I remember travelling to a medical meeting held at the Palmer House snazzy hotel in Chicago only a short time after the word processor Electric Pencil had come on the market. I lived in the RTP “sophisticated” area of North Carolina (Raleigh Durham Chapel Hill) and had one of the earliest Radio Shack Model I Trash 80’s ‘micro-computer.’ I had bought it to save money on rewrites with co-authors of scientific papers for medical publication. Even then at a dollar a page, one of my more fussy perfectionitistic co-authors was driving me nuts and depleting my budget with her rewrites.
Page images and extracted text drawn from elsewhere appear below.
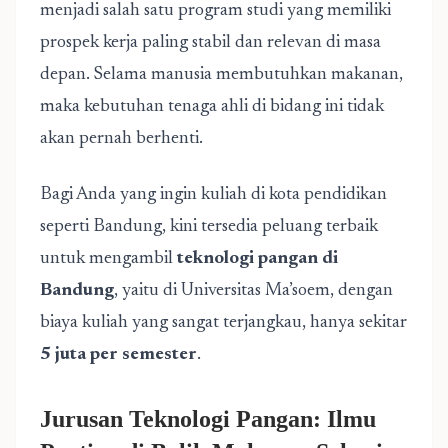
menjadi salah satu program studi yang memiliki
prospek kerja paling stabil dan relevan di masa
depan. Selama manusia membutuhkan makanan,
maka kebutuhan tenaga ahli di bidang ini tidak
akan pernah berhenti.
Bagi Anda yang ingin kuliah di kota pendidikan
seperti Bandung, kini tersedia peluang terbaik
untuk mengambil
teknologi pangan di
Bandung
, yaitu di Universitas Ma’soem, dengan
biaya kuliah yang sangat terjangkau, hanya sekitar
5 juta per semester
.
Jurusan Teknologi Pangan: Ilmu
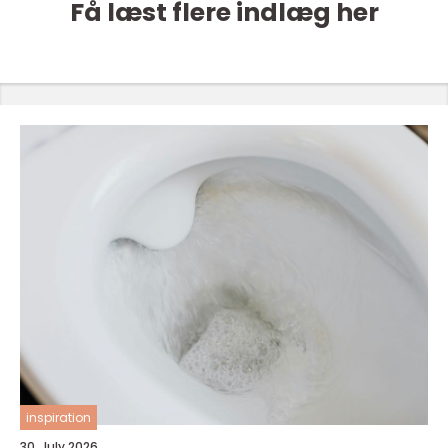
Få læst flere indlæg her
inspiration
30. July 2026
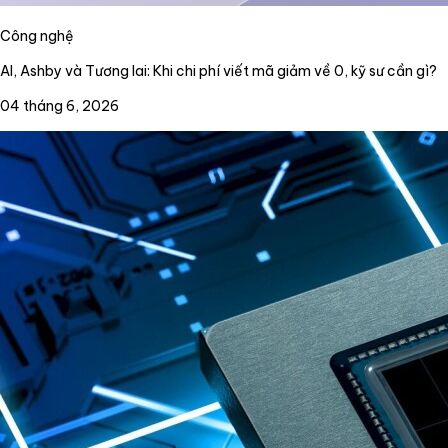
Công nghệ
AI, Ashby và Tương lai: Khi chi phí viết mã giảm về 0, kỹ sư cần gì?
04 tháng 6, 2026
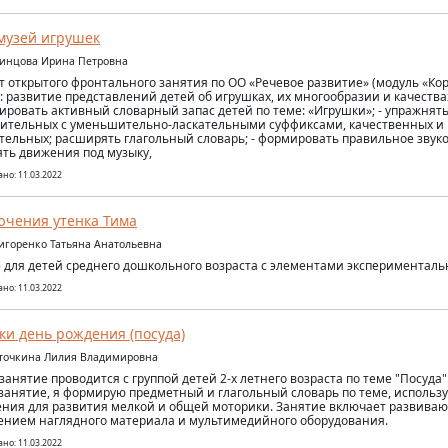
музей игрушек
линцова Ирина Петровна
т открытого фронтального занятия по ОО «Речевое развитие» (модуль «Ко
: развитие представлений детей об игрушках, их многообразии и качествах
ировать активный словарный запас детей по теме: «Игрушки»; - упражнят
ительных с уменьшительно-ласкательными суффиксами, качественных и
тельных; расширять глагольный словарь; - формировать правильное звук
ть движения под музыку,
но: 11.03.2022
чения утенка Тима
ригоренко Татьяна Анатольевна
 для детей среднего дошкольного возраста с элементами эксперименталь
но: 11.03.2022
и день рождения (посуда)
еточкина Лилия Владимировна
занятие проводится с группой детей 2-х летнего возраста по теме "Посуда"
занятие, я формирую предметный и глагольный словарь по теме, исполь
ния для развития мелкой и общей моторики. Занятие включает развива
нием наглядного материала и мультимедийного оборудования.
но: 11.03.2022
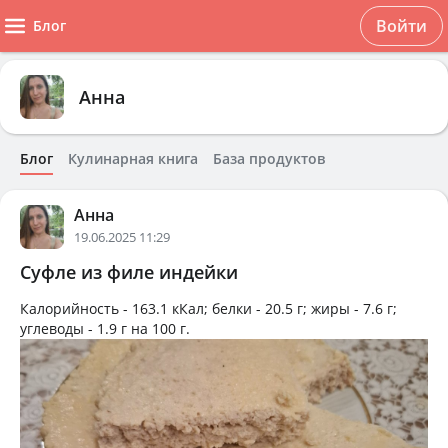
Войти
Блог
Анна
Блог
Кулинарная книга
База продуктов
Анна
19.06.2025 11:29
Суфле из филе индейки
Калорийность -
163.1 кКал
; белки -
20.5 г
; жиры -
7.6 г
;
углеводы -
1.9 г
на
100 г
.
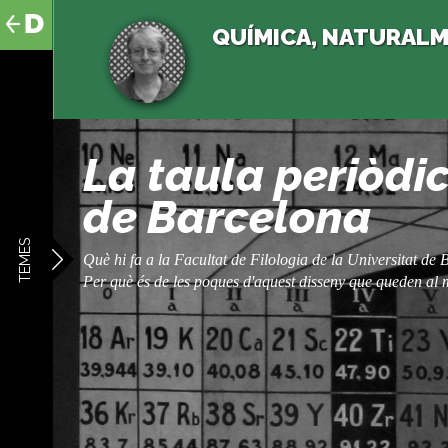
al
contingut
QUÍMICA, NATURAL
La taula periòdic
de Barcelona
TEMES
​Què hi fa a la Facultat de Filologia de la Universitat d
Per què és de les poques d'aquest disseny que queden al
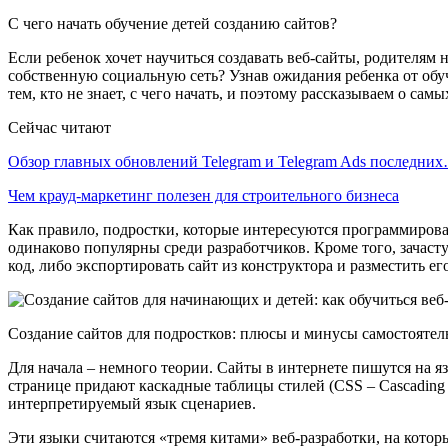
С чего начать обучение детей созданию сайтов?
Если ребенок хочет научиться создавать веб-сайты, родителям 
собственную социальную сеть? Узнав ожидания ребенка от обу
тем, кто не знает, с чего начать, и поэтому рассказываем о са
Сейчас читают
Обзор главных обновлений Telegram и Telegram Ads последни
Чем крауд-маркетинг полезен для строительного бизнеса
Как правило, подростки, которые интересуются программирова
одинаково популярны среди разработчиков. Кроме того, зачас
код, либо экспортировать сайт из конструктора и разместить ег
Создание сайтов для подростков: плюсы и минусы самостоятел
Для начала – немного теории. Сайты в интернете пишутся на 
странице придают каскадные таблицы стилей (CSS – Cascading St
интерпретируемый язык сценариев.
Эти языки считаются «тремя китами» веб-разработки, на кото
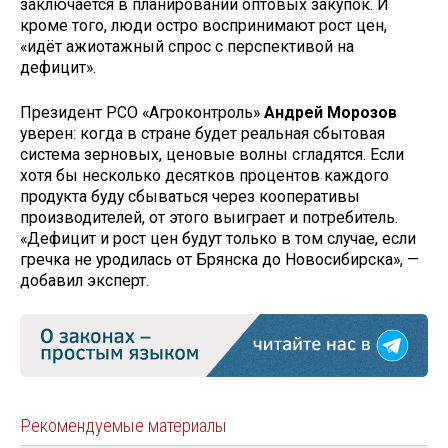
заключается в планировании оптовых закупок. И
кроме того, люди остро воспринимают рост цен,
«идёт ажиотажный спрос с перспективой на
дефицит».
Президент РСО «Агроконтроль»
Андрей Морозов
уверен: когда в стране будет реальная сбытовая
система зерновых, ценовые волны сгладятся. Если
хотя бы несколько десятков процентов каждого
продукта буду сбываться через кооперативы
производителей, от этого выиграет и потребитель.
«Дефицит и рост цен будут только в том случае, если
гречка не уродилась от Брянска до Новосибирска», —
добавил эксперт.
Рекомендуемые материалы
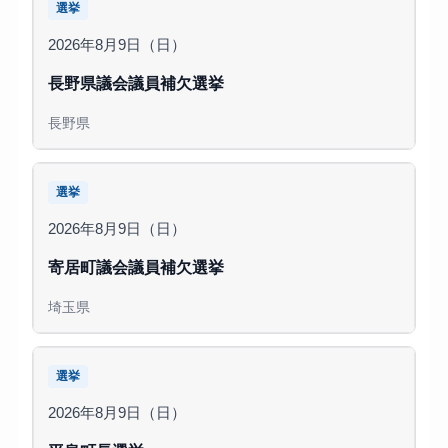
選挙
2026年8月9日（日）
長野県議会議員補欠選挙
長野県
選挙
2026年8月9日（日）
寄居町議会議員補欠選挙
埼玉県
選挙
2026年8月9日（日）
I had only vaguely heard of work processing in 1980 and only knew that you could type a correction or addition at the first of a manuscript or anywhere in the manuscript for that matter and the entire manuscript would be reformatted and one would have to print out the finished product once! I searched the country over, calling computer shops long distance to find this program only to find that one of the few places that carried it outside of California was in Chicago. I remember taking a taxi to the store while on break from the meeting at the hotel and grabbing and purchasing the last copy of the program the shop had. It was packaged in a plastic baggie and did not look too fancy and the manual was almost mimeographed and stapled together. My wife was outraged at the cost. But once back home, I loaded it into the 5 1/4" drive off the disk and voila it worked as billed and my typing and writing woes were miraculously solved. Fortunately the construction of the formatting controls of the program seemed to make immediate sense to me and thereafter I became a fan of WP software ever since. Thanks to Michael Shrayer wherever he may be now.

Dirk Martin says:

I brought my TRS-80 to Stevens Point Wisconsin university, when I attended as a freshman in 1979 (maybe 1980). I had the ONLY pc on campus….in my dorm room. Professors and students came to my room, just to see it. I wrote software for it, every chance I had. It wasn’t long before I was buried with term papers, and Electric Pencil came out. I bought a copy right away, and started typing my own term papers, as well as term papers for others, for 50 cents a page. I typed heads-down, but other students would stand near me and watch the screen, just to see the “word wrap” feature…everyone thought that was the coolest. The IBM-PC and Wordstar, finally ended the reign of Electric Pencil.